On-Line measurement and mathematical modeling of fiber properties during the melt spinning and melt blowing processes /

Abstract

The on-line measurements during the melt spinning process were used to quantitatively evaluate the effect of molecular orientation (caused due to threadline stress) on the crystallization rate of polymers.

An on-line experimental study of the melt spinning and melt blowing polymer fiber forming processes was performed. During melt spinning, the fiber properties measured included fiber diameter, temperature, velocity, birefringence, density, and crystallinity. In order to determine the fiber density, a novel technique using the continuity equation, in conjunction with the measured diameter and polymer mass flowrate, was developed. Heretofore, the fiber density has never been measured on-line during fiber forming processes. The fiber crystallinity was then determined from the measured density using a mixing rule. The measurements made during the melt blowing process included fiber diameter and temperature. The on-line measurements during melt blowing were compared with the Uyttendaele-Shambaugh mathematical model for melt blowing.

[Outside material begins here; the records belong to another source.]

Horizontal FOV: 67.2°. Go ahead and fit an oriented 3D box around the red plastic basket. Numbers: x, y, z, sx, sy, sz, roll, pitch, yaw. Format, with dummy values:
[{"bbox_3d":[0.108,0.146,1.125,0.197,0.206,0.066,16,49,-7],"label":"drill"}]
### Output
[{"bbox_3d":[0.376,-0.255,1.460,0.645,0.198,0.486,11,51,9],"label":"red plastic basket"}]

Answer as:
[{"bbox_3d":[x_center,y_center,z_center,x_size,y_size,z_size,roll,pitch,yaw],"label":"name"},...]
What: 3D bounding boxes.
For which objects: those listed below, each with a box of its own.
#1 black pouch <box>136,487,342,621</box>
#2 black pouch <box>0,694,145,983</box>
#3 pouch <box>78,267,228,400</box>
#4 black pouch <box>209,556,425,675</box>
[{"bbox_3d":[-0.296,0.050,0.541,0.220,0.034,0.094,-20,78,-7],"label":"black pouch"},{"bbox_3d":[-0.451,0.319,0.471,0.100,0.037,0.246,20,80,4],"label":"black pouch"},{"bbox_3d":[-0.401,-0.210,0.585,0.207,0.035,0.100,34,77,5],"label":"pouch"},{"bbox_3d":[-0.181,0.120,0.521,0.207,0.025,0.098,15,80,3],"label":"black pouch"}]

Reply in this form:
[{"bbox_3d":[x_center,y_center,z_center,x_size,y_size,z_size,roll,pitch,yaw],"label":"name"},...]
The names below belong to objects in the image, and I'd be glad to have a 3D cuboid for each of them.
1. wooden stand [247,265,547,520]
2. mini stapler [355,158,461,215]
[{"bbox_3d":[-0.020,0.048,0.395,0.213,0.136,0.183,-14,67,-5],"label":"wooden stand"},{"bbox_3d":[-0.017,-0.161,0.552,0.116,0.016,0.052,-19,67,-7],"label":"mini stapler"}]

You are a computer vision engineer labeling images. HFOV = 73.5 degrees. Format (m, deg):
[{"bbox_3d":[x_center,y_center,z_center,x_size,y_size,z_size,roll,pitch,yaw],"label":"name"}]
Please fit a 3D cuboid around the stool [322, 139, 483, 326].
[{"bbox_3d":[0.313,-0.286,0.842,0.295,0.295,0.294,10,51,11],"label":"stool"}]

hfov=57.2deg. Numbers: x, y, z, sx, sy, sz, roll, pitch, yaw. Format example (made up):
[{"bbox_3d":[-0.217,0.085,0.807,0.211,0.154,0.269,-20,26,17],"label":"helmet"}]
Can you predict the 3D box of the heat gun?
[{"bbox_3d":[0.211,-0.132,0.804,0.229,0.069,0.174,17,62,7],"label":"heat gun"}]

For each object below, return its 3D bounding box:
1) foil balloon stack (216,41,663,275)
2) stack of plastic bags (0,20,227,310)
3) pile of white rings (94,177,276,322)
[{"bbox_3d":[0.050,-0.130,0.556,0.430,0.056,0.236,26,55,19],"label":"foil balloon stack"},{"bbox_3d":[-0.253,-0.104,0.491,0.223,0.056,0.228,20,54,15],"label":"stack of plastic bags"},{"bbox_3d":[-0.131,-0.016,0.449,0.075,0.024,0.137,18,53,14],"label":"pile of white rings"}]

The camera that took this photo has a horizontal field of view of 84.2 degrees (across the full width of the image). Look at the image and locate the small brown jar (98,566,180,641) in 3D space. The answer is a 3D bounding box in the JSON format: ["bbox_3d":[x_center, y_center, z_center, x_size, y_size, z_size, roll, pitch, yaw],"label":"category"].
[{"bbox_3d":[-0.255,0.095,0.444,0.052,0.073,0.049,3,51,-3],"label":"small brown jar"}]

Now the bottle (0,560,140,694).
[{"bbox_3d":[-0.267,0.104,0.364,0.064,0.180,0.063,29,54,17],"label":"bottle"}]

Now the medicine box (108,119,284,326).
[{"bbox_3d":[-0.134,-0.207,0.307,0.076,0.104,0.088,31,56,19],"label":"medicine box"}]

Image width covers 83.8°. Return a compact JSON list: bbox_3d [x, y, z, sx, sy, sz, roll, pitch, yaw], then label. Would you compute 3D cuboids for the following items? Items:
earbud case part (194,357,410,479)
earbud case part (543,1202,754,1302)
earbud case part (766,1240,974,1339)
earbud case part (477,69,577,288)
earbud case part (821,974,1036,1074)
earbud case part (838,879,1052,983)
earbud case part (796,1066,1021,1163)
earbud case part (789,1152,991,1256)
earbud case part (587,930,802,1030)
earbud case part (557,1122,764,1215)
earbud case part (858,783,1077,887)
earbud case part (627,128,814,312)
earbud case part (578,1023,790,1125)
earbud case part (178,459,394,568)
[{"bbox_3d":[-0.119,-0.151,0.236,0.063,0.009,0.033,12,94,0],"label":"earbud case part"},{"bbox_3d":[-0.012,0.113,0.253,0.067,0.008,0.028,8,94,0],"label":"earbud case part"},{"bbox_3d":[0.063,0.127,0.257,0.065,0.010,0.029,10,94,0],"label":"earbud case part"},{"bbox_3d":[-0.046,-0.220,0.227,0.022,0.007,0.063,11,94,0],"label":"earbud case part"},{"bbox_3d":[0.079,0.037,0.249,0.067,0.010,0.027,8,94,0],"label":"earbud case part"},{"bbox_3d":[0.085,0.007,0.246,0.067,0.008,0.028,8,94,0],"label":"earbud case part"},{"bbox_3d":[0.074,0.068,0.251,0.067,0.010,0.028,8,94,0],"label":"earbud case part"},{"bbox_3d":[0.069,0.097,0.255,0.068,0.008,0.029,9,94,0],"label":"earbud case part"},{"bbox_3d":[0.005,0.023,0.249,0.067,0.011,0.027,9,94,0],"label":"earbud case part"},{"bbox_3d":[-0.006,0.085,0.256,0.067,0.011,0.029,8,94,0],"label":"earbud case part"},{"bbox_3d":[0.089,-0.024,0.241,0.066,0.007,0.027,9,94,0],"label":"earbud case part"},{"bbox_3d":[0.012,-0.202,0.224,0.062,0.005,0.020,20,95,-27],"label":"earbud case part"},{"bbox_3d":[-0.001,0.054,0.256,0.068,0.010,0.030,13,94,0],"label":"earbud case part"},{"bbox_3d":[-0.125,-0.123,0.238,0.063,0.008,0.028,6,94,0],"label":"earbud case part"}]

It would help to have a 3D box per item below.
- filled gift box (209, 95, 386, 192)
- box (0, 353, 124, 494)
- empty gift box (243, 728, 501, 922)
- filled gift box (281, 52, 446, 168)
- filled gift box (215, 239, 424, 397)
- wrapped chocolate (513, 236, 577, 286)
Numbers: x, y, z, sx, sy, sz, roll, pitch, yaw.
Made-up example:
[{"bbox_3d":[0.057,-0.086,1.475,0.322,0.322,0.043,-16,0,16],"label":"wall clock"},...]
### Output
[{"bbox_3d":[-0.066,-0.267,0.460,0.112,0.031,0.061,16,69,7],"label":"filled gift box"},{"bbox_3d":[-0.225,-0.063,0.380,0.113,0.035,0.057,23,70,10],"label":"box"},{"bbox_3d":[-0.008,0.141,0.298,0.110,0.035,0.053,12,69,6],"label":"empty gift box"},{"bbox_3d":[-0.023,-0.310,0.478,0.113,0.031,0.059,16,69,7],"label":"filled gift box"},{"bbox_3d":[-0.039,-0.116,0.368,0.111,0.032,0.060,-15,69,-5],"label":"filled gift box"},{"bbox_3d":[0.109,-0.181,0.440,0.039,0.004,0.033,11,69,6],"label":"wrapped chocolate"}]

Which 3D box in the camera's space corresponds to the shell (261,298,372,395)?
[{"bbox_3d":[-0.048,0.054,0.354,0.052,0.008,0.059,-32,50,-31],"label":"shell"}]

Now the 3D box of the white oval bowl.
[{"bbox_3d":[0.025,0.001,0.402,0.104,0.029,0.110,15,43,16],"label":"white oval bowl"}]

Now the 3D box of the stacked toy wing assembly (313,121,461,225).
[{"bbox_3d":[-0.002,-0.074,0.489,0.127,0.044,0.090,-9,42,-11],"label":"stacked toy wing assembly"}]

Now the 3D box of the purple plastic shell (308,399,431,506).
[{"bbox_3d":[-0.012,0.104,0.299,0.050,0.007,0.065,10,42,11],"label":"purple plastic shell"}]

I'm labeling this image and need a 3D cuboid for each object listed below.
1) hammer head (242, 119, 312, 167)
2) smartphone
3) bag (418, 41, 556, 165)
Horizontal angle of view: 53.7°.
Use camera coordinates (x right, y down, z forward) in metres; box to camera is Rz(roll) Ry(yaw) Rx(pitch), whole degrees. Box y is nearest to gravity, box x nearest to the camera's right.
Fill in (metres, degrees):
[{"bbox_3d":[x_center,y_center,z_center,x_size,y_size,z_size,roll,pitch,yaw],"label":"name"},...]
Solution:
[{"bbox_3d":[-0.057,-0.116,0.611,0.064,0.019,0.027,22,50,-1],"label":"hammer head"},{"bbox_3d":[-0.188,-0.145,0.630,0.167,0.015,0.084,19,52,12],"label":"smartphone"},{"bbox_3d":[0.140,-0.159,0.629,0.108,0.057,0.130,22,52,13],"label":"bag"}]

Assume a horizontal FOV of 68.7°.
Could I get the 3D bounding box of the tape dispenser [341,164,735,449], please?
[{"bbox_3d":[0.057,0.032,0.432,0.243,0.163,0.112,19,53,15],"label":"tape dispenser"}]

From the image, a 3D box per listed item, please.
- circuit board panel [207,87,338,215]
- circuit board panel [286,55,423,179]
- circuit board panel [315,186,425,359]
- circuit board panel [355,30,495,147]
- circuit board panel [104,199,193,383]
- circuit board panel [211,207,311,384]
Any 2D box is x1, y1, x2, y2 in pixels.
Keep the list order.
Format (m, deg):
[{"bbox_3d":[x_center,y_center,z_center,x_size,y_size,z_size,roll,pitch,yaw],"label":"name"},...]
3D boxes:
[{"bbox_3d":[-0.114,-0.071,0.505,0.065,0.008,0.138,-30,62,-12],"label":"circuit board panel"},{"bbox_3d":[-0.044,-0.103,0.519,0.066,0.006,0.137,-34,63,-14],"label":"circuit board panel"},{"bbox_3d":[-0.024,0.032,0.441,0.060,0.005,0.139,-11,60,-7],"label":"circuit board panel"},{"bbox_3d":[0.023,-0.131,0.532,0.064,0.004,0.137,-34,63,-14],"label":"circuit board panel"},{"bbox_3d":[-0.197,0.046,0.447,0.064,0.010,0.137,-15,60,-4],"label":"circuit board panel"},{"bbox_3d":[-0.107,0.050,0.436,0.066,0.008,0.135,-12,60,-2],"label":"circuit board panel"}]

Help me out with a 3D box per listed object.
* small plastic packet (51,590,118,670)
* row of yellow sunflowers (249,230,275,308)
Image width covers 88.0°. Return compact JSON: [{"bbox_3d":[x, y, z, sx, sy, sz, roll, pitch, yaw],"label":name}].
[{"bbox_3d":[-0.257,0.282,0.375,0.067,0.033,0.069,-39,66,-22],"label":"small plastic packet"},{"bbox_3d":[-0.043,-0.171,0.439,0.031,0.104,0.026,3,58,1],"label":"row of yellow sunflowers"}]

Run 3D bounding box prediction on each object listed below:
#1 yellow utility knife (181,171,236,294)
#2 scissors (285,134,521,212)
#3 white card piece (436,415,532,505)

Also developed was a mathematical model for the melt blowing process. This model is a 3-dimensional, logical extension of the 2-dimensional Rao-Shambaugh model for melt blowing. The utility of this model lies in the simulation of melt blowing from the slot melt blowing dies (e.g., an Exxon die). The useful information predicted from the model includes fiber diameter, temperature, threadline stress, and fiber motion.